第296話 仏性その百五 犬は犬として目の前にいる

 「僧いはく、「既有きう為甚麼却撞入這皮袋いじんもきゃとうにゅうしゃひたい」。

 この僧の道得どうては、今有こんうなるか、古有こうなるか、既有なるかと問取するに、既有は諸有に相似せりといふとも、既有は孤明なり。既有は撞入すべきか、撞入すべからざるか。撞入這皮袋とうにゅうしゃひたい行履あんり、いたづらに蹉過さこ功夫くふうあらず」。

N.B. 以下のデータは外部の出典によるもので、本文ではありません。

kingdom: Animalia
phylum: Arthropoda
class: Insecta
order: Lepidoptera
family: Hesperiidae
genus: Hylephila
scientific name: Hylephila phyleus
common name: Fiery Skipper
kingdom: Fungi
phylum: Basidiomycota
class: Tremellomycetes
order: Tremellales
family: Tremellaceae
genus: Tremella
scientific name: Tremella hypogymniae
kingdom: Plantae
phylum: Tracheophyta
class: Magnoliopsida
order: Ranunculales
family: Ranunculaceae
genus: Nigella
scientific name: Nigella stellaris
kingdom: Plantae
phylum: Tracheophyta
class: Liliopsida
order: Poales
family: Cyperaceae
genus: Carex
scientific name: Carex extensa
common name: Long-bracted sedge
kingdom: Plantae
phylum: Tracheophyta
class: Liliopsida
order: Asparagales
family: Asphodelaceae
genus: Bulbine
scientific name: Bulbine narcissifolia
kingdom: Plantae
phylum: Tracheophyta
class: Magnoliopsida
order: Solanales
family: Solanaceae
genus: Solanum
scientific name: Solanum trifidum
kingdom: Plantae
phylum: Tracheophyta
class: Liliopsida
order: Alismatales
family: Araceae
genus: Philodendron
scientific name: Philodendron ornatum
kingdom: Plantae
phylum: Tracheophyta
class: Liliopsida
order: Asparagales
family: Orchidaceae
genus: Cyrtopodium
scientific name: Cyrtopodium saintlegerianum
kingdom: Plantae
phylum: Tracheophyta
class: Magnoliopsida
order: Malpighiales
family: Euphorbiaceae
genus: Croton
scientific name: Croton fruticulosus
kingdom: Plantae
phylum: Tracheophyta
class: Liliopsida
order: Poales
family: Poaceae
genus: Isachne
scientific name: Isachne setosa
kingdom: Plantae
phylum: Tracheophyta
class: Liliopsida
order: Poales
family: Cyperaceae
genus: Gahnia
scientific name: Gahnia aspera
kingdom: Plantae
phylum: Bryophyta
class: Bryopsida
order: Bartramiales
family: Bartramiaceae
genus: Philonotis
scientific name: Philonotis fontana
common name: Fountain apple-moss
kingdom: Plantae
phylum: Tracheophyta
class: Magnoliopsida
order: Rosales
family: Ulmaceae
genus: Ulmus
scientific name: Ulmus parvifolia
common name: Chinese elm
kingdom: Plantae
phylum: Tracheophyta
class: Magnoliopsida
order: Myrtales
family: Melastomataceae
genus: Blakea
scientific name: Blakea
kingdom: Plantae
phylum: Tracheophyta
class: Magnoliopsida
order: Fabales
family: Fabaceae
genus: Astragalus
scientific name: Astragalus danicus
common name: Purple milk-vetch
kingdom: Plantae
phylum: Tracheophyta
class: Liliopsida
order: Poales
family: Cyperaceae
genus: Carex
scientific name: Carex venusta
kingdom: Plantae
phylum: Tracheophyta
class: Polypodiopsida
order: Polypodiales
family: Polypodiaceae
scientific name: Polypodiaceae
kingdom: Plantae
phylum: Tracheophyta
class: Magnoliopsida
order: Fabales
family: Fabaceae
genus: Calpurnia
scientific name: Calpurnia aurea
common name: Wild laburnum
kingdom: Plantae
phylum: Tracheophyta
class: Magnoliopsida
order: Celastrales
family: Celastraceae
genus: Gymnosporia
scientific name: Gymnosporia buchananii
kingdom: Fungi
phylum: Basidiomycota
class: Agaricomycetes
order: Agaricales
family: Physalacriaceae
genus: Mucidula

 (趙州禅師が僧の問いに「有」と答えたので)僧は言った「有であるなら、仏性はどのようにして(犬の)皮袋に入ったのだろうか」。

 この僧の言葉は、(仏性は)今の有なのか、昔から有なのか、既に有であるのかと問うているのだが、既有は様々な有に似ているとは言うものの、既有(既に有)は独りはっきりと存在している。既有であるとして仏性は(犬という)皮袋に撞入(入り込む)することになるのか、撞入することにはならないのか。犬は撞入這皮袋(仏性が入り込んでいる)として行動しているのだから、そのことを訳も分からず間違えてあれこれ考えてはいけない。

 犬に仏性が有るとして、この有を巡って、今有るのか、昔から有るのか、既に有るのかとか頭の中でいじくり回す必要はない。犬は犬として目の前に現実に存在しているのだ。その現実を前にしてつべこべ理屈をこね回すことに何の意味もない。「いたづらに蹉過さこ功夫くふうあらず」だ。

 仏教は今この瞬間の現実をどう生きるかを説くものだと思っている。抽象的、観念的な頭の中の理屈に囚われてはいけない。この箇所はそういうことを言っているのだと思っている。